=== Excerpted text ===

First, as I understand, in the beginning you state the problem P: rationality isn't attractive enough to become everybody's substitute for religion. Then you propose the solution S: replace "truth" by "veripoop". I fail to see how S solves P. According to your following arguments, S avoids some conflicts between theists and rationalists, but that's a different problem from P. We already have tools to avoid the conflicts which work similarly to your proposal (although people are generally too snobbish to say "veripoop" and rather prefer the phrase "separate magisteria"), but many rationalists oppose such policies because they are detrimental to solving S. The goal isn't to be free to pursue science without much harassment by religious fanatics - this we already have, at least in the developed countries. The goal is to spread true beliefs, and by forgoing the use of "truth", you strip science of the powerful persuasive connotations of this word.
Second, beginning your argument by "I cannot imagine" doesn't seem to be a good idea. Most targeted readers probably can imagine a more rational world, and an argument is worth having only if both parties share the premises. You should have gone deeper and provide a justification for your stated certainty, such that the whole structure doesn't stand on lack of imagination. (The point was already made by other commenters.)
Third point is that you assume that some people need religious beliefs and then act as if that implied no space for further improvement ("how can mere logical, rational, rhetoric be looked to in order to bring about [disempowering organised religion]?") . But rationality was historically succesful in disempowerig organised religion and you have not shown that today all people who could be deconverted by logic already have been.
Fourth, although we can never be absolutely certain, I suspect that talking about imperfections of human knowledge the way you do it hardly clarifies anything. It is even not clear what you mean by "truth" and what is your point here. "Truth" is only a word and we use it in certain situations. Do you object to that? For example, do you think that the utterance "I think this proposition is true" is somehow inherently wrong and should have "true" substituted by "human-level true" or "veripoop" or whatever, in everyday language? If so, what uses would there remain for "true"?
Fifth, your example with greenness of grass is a fairly typical instance of a definition dispute (in this case the equivocation is in "green") and has little to do with limits of human knowledge, which you seem to be discussing there.
And of course there are formatting issues. You have probably copied the text from some more advanced editor, which is responsible for the non-standard font and paragraph separation. It makes the text more difficult to read. I would also prefer emphasis realised by italics to ALL CAPS. I suggest you should change the formatting (perhaps by copying the text to some plain text editor, like Windows's Notepad or Linux's gedit, and then back). Non-standard formatting can slightly bias people against the article even if its content were perfect.
I give up, because if I have to keep on explaining, then that is proof that I have failed in communication. I never claimed that S solves P. You have to read more carefully and derive a better understanding of the spirit of the thing. I said "I have a possible solution." I said "what if we successfully substituted. . ." I never proposed to rid our selves of the "truth" word. It should be clear, but obviously it's not, which is the writer's fault, that when I said that science is one step down from truth, then the truth word, and the concept it stands for, would remain, but a new word, (and more importantly the concept for wehich it stands) would be placed between falsity and truth. Did you really think that this brief piece was meant to be a serious, all embracing analysis?

=== Job 1 ===
For each statement (a), (b) and (c), say whether it agrees with the excerpt about rationality and religion, answering yes or no and quoting the deciding words of the excerpt. (a) The critic suggests moving the text through a plain text editor such as Notepad or gedit. (b) The critic prefers emphasis in ALL CAPS to italics. (c) The reply states that the writer proposed getting rid of the word "truth".

=== Task data ===
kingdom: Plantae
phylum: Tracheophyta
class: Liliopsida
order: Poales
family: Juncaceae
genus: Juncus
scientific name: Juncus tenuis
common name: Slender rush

--

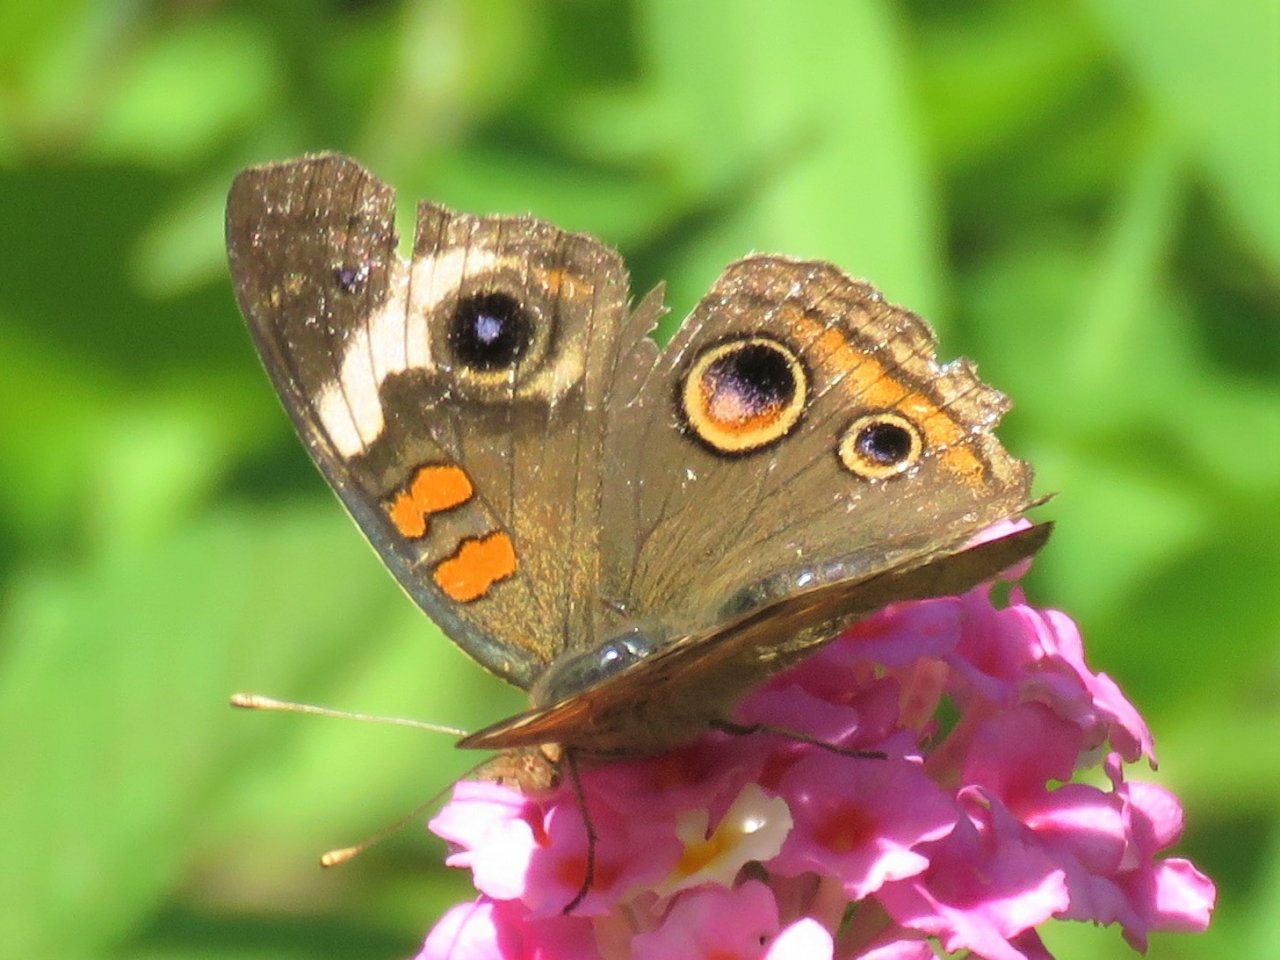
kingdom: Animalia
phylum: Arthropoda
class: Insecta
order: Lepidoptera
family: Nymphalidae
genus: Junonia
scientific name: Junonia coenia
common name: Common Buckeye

=== Job 2 ===
Restate word for word the part of the records that opens with the line containing "order: Lepidoptera" and closes with the line containing "common name: Common Buckeye".

=== Task response 1 ===
(a) Yes: "perhaps by copying the text to some plain text editor, like Windows's Notepad or Linux's gedit, and then back"
(b) No: "I would also prefer emphasis realised by italics to ALL CAPS."
(c) No: "I never proposed to rid our selves of the "truth" word."

=== Task response 2 ===
order: Lepidoptera
family: Nymphalidae
genus: Junonia
scientific name: Junonia coenia
common name: Common Buckeye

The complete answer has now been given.